The group uses social media and volunteer chapters spread throughout Pakistan’s provinces. The chapters hold trainings, inter-faith festivals, cultural programs, and political campaigns — reviving culture that was lost in the wave of Islamization. “Rwadari Tehreek is engaging diverse communities as stakeholders…[its] devotion to the spiritual principle of ‘peace within peace without’ makes it a truly native movement,” writes columnist Jamshed Iqbal.

The movement is building incredible momentum in Pakistan, where people tell Salamat, ”This is the right step, this is what we’ve been waiting for.”

Rwadari Tahreek Mobilization with school teachers at district Sarghda, Pakistan.
Rwadari Tahreek Mobilization with school teachers at district Sarghda, Pakistan. (Photo via Rwadari Tahreek / Facebook)

This week, Salamat visited NYU and Gourmet Restaurant on Coney Island Avenue to encourage local activists groups. His U.S. visit also includes tours to cities, like Brooklyn, with a stronghold of Pakistan’s political influencers. In addition, Assembly Member Robert Carroll stopped by to address the activist group.

Left to right: Samson Salamat, and Shahid Khan speaking to Assembly Member Robert Carroll in Midwood. (Photo by Ditmas Park Corner)
Left to right: Saba Ismail, Samson Salamat and Shahid Khan speaking to Assembly Member Robert Carroll in Midwood. (Photo by Ditmas Park Corner)

Challenges to the pluralist movement

The nonviolent movement faces many challenges, including misinformation promulgated by the state. “We get labeled as the Western spies and Kafir [infidels],” said Ismail. “The identity of Pakistan has been equated to the identity of Islam and the identity of Islam has been equated to the Taliban. Fear of violence remains always,” she said.

For Salamat, rebuilding Pakistan’s global image is essential to rebuilding its internal culture. “Our country has a reputation of extremism and terrorism, but we’re also the home of a nonviolent global movement for pluralism. We are also Pakistani. This is what we want to say.”

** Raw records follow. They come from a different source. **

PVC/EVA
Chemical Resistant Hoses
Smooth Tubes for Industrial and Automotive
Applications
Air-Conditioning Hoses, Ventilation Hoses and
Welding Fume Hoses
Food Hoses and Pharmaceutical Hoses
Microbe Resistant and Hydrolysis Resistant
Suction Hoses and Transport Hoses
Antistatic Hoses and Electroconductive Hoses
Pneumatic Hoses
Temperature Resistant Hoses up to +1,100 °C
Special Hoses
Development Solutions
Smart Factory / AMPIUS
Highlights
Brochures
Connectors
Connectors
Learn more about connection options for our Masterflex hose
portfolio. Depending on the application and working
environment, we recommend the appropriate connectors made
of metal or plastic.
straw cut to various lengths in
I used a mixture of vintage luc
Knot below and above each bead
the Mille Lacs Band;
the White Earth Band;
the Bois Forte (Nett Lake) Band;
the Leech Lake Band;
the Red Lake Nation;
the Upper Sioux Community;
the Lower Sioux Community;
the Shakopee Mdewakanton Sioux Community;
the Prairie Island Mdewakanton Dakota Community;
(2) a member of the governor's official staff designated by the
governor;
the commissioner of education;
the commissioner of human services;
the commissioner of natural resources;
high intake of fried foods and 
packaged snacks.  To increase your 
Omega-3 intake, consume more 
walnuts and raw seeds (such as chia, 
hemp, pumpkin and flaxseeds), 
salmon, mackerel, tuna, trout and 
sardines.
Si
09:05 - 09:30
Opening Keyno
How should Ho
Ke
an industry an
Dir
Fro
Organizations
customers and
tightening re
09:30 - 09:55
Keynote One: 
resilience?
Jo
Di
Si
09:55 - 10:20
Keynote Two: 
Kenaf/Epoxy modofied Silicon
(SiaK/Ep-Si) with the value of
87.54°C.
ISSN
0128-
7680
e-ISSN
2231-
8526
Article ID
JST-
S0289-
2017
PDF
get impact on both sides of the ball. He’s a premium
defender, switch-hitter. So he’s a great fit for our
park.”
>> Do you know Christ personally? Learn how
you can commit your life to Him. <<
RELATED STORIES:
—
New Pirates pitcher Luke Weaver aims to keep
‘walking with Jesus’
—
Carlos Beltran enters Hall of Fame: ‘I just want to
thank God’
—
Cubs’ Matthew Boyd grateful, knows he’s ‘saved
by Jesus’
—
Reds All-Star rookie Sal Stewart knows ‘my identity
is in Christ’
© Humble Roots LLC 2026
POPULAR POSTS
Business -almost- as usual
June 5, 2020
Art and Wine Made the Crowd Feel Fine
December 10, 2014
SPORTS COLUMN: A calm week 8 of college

Next steps for global Democracy

Inevitably, our conversation veered to the recent U.S. election, which Salamat witnessed — on Tuesday, and the reactions from his community therein — during his week-long visit to New York. “Intolerance is not just a Pakistani issue, it’s a global issue,” Salamat said, adding that he has never before seen this much intolerance in U.S. politics.

Ismail was surprised and dismayed that almost half of the American population didn’t vote in the 2016 elections when in Pakistan people have to fight tooth-and-nail for that same right. “There is no comparison between our two countries — education, access to technology and opportunity. America is called the land of opportunities. But when I look at Pakistan, then look at this figure — 50 percent of people didn’t think they had a say in this election.

Ismail is establishing an outlet of her organization, Aware Girls, here in Brooklyn in order to stay politically active and ensure the voices of Pakistani women are respected. “Participating in democracy isn’t just voting,” she said. “Citizens have to hold elected officials accountable in the long term, not just on election day.”